The interpetation of the meaning of the claim i.e. the scope/extent of the claim and or
Whether any other patent has infringed the claimed invention
To examine the literal infringement one must go through the claims, specification, prosecution history and prior or search art.
Doctrines of equivalent
The doctrine of equivalents is an alternative theory of infringement available to a patentee. The doctrine may expand a patent claim beyond its literal scope of coverage to encompass an accused product that does not literally infringe.

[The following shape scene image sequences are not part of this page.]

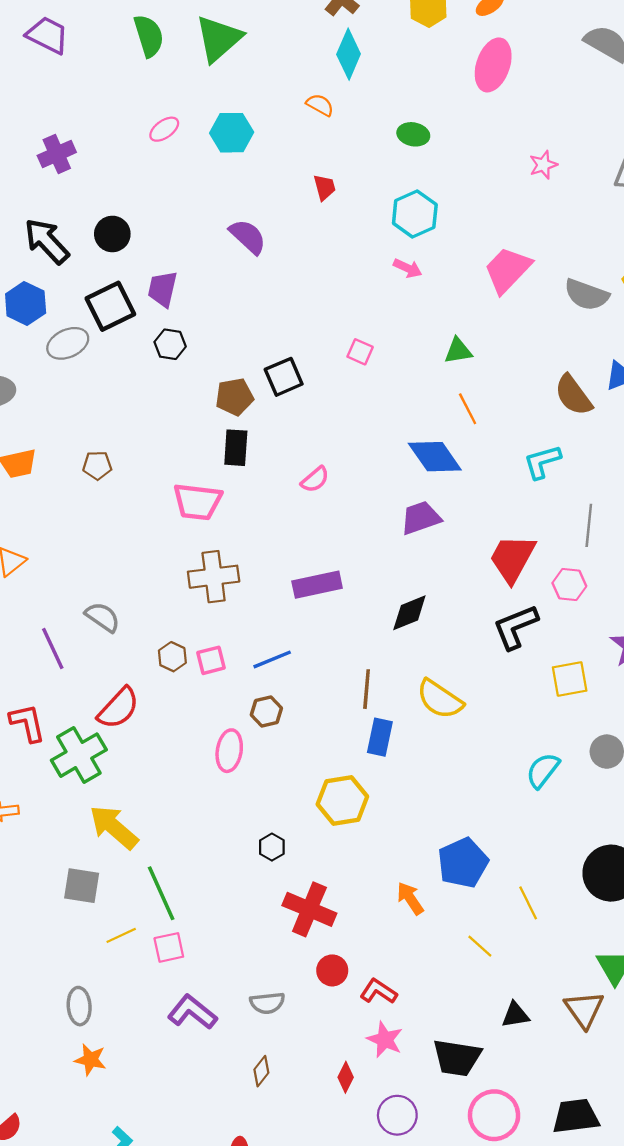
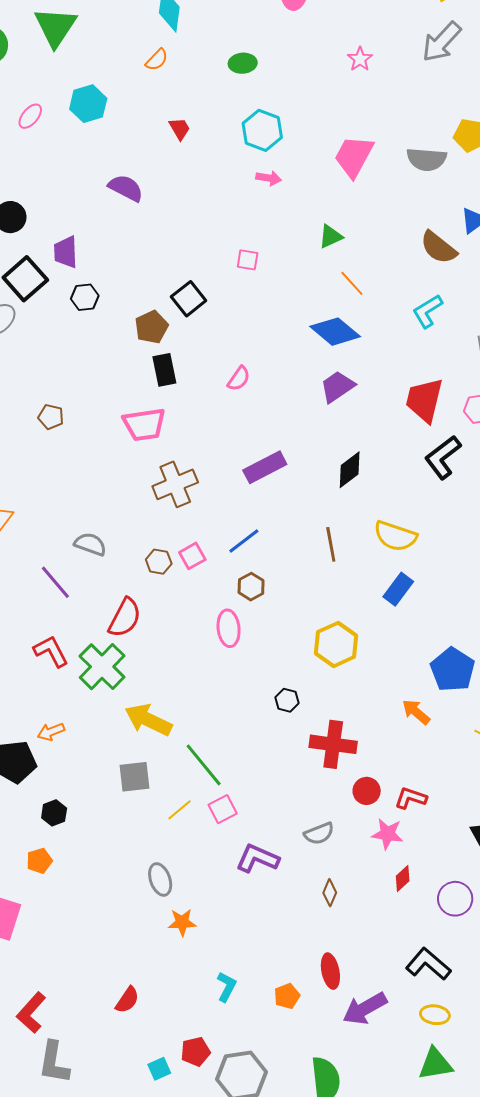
orange semicircle: (320, 105) -> (157, 60), turned 120
brown pentagon: (97, 465) -> (51, 417), turned 30
blue rectangle: (380, 737) -> (398, 589), moved, turned 40
pink star: (385, 1040) -> (387, 834), moved
red diamond: (346, 1077) -> (403, 878), turned 36

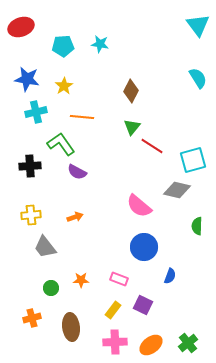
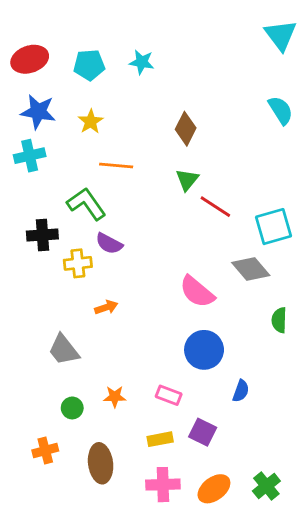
red ellipse: (21, 27) -> (30, 59), moved
cyan cross: (36, 112) -> (30, 156), moved
gray diamond: (177, 190) -> (251, 269), turned 36
yellow cross: (31, 215) -> (78, 263), moved
yellow rectangle: (113, 310) -> (160, 439), turned 42

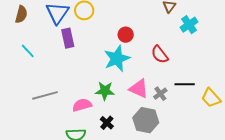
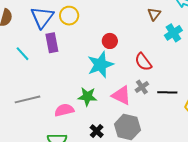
cyan line: (28, 51) -> (22, 54), moved
gray cross: (160, 94) -> (142, 87), moved
black cross: (107, 123) -> (97, 131), moved

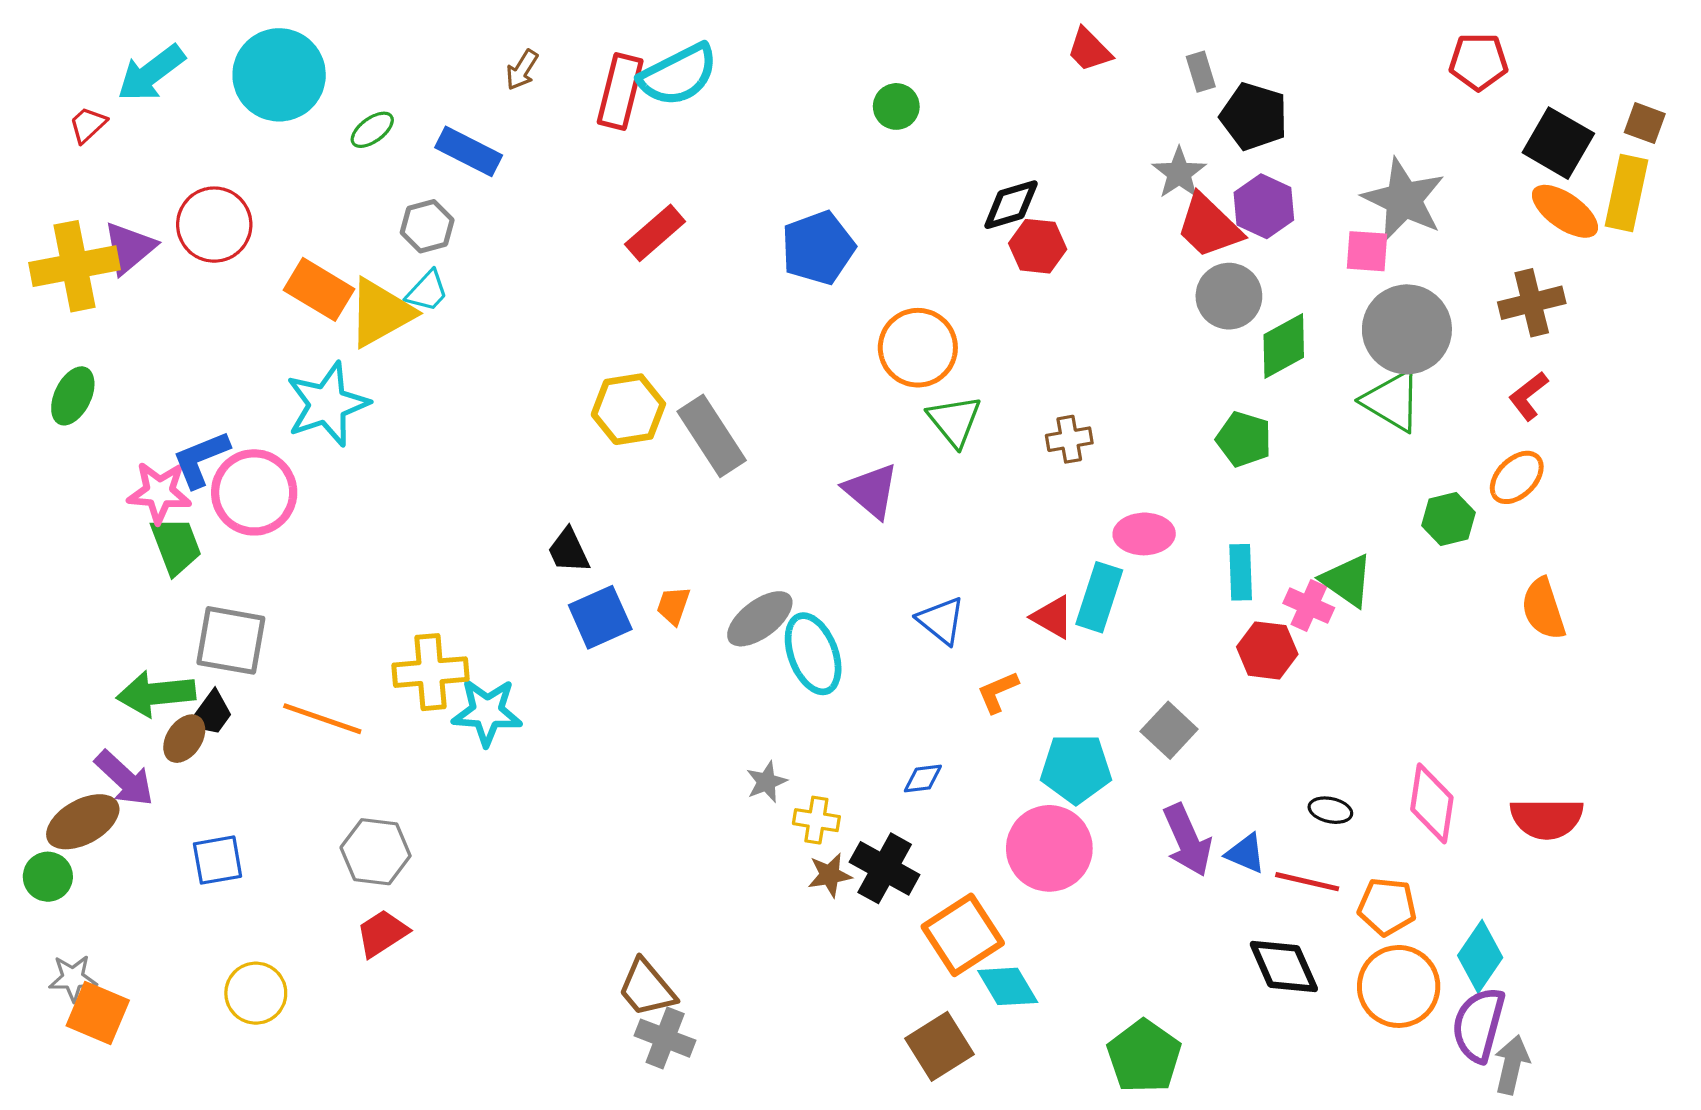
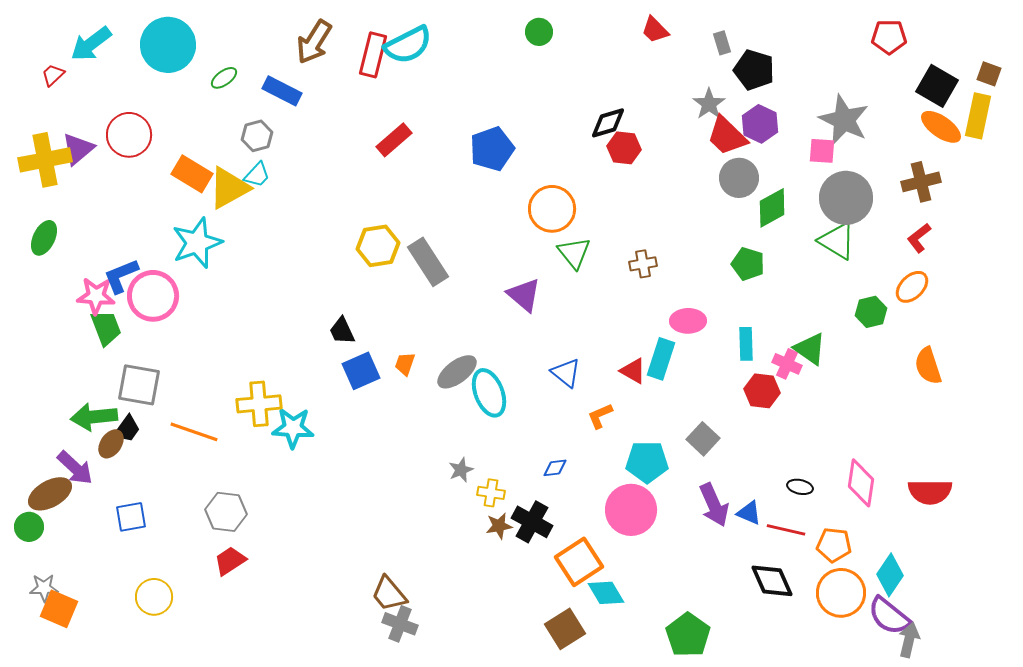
brown arrow: (522, 70) -> (314, 42), size x1.8
green circle: (896, 106) -> (539, 32), moved
purple semicircle: (1478, 1025) -> (889, 616), turned -66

To examine patent infringement through doctrine of equivalent, one must examine whether the infringed device performed substantially same function or work in same way or to obtain the same result.
The doctrine is based on the idea that an infringer should not be permitted to escape liability by merely changing insubstantial details of an invention while retaining the essential identity of the invention.
The doctrine of equivalent is analyzed in two basic rules, i.e.
The Tripartite Identity Test
A patentee may invoke [the doctrine of equivalents] to proceed against the producer of a device ‘if it performs substantially the same function in substantially the same way to obtain the same result.
The All-Element Rule
The doctrine of equivalents must be applied to individual elements of a patent claim, not to the invention as a whole.
Further according to the act constituting the patent infringement it again divided into 3 types,
Direct infringement
Active inducement and
Contributory infringement
Direct infringement
The typical case of infringement directly commited by an individual. The individual who actually does the making, using, selling, offering for sell or importing is a direct infringer.
Active inducement
This type of infringement comprises to all whoever actively induces the infringement in a patent is liable for a patent infringement. Acts by encouraging another person to infringe i.e. by hiring someone to commit acts that constitute infringement or by supplying instructions teaching how to infringe.
Contributory infringement
Contributory infringement occurs when any person or company sells, offer to sell or import a component of patented article, a components that contributes the material part of the invention or by knowing that the part is for use with the patented invention.